By Evan Ackerman
That’s right, we’re coming at you LIVE from… Gate B23 at McCarran Airport where I’m waiting for the continuation of my flight which has been delayed until like 3am. If I press my nose against the glass of the waiting area, I can catch a tantalizing glimpse of the strip off in the distance. Sigh. Seeing as I have a whoooole bunch of time on my hands, I thought I’d take this opportunity to introduce a USB drive in the shape of a squid.
The Mimi-Ika drive from SolidAlliance (makers of the delicious spaghetti USB port, among other bizarre USB accessories) has 512MB packed into it’s betentacled body, with the head separating to reveal a USB 2.0 connector. Some diligent readers may have noticed that the source article calls this a “cuttlefish drive,” so after the jump, I will spend my layover explaining the difference between squid and cuttlefish and why various anatomic features confirm that this is indeed a squid drive.

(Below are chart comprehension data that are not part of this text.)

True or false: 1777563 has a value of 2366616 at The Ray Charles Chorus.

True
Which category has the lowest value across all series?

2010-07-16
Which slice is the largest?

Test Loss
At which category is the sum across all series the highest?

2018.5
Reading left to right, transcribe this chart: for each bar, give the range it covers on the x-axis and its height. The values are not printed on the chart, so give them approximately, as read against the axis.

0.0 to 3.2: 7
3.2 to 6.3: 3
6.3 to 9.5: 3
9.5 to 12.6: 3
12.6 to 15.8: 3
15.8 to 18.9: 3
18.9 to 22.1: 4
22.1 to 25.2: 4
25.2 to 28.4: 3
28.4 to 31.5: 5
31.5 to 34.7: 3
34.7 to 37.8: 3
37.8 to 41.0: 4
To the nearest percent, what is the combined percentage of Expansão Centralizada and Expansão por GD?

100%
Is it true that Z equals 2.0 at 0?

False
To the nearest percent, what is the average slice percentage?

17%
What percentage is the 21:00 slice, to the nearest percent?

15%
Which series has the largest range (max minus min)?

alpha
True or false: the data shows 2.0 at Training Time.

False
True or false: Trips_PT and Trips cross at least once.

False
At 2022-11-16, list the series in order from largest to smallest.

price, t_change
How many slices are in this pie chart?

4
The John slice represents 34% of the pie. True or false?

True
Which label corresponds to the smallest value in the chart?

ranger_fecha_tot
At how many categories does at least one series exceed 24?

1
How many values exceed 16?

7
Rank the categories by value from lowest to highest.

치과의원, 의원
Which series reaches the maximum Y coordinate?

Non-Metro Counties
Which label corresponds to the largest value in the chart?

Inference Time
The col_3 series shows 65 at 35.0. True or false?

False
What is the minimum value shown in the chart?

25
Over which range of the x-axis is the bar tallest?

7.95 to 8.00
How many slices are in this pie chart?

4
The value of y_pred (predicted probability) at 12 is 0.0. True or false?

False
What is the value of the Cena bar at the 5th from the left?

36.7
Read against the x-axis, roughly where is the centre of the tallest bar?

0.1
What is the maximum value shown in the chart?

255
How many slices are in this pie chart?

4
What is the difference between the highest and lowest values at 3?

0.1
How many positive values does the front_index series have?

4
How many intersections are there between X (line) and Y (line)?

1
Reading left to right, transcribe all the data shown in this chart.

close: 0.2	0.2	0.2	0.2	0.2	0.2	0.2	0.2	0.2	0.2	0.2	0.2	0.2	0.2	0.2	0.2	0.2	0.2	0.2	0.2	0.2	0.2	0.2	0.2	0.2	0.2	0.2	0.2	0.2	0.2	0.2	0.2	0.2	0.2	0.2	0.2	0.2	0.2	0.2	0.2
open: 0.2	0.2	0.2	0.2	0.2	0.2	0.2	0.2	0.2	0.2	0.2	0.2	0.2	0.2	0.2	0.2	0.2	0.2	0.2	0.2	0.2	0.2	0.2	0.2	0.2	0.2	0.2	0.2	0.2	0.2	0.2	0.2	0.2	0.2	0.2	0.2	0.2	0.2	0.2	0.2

Both squid and cuttlefish are cephalopods, which are a class of salt water mollusks with tentacles. Cephalopods also include octopuses and the nautilus, which is the only type of cephalopod with a shell. Moving right along, the most notable difference between cuttlefish and squid is that cuttlefish has a bone (called, you guessed it, the cuttlebone) which is used to control buoyancy (squid maintain neutral buoyancy chemically, with ammonium). So let’s examine our USB drive. Umm, it’s got a USB connector in there, but I don’t think that counts. Next!
Since actual cephalopods don’t have flash memory, let’s concentrate on the exterior. Squids and cuttlefish are anatomically similar, with eight arms and two longer tentacles, a beak, and skin that changes color (check out this video of octopus camo). The most easily identifiable differences are probably in the mantle (the body piece) and in the eyes. Cuttlefish have a fin that wraps all the way around their mantle, while squid have more discrete “wing” fins on either side of the mantle. And although both cuttlefish and squid have excellent eyesight, cuttlefish have eyes shaped like a smooth “w,” while squid eyes are usually round or flat. So, based on the eyes and fins, I am prepared to classify this USB drive as a squid rather than a cuttlefish. In general, if you encounter something that looks like this drive in the wild, remember that squid tend to be longer, larger, and more streamlined, while cuttlefish are fatter and have shorter arms and tentacles, and are most often found in shallower, warmer water. OhGizmo: your source for USB marine biology.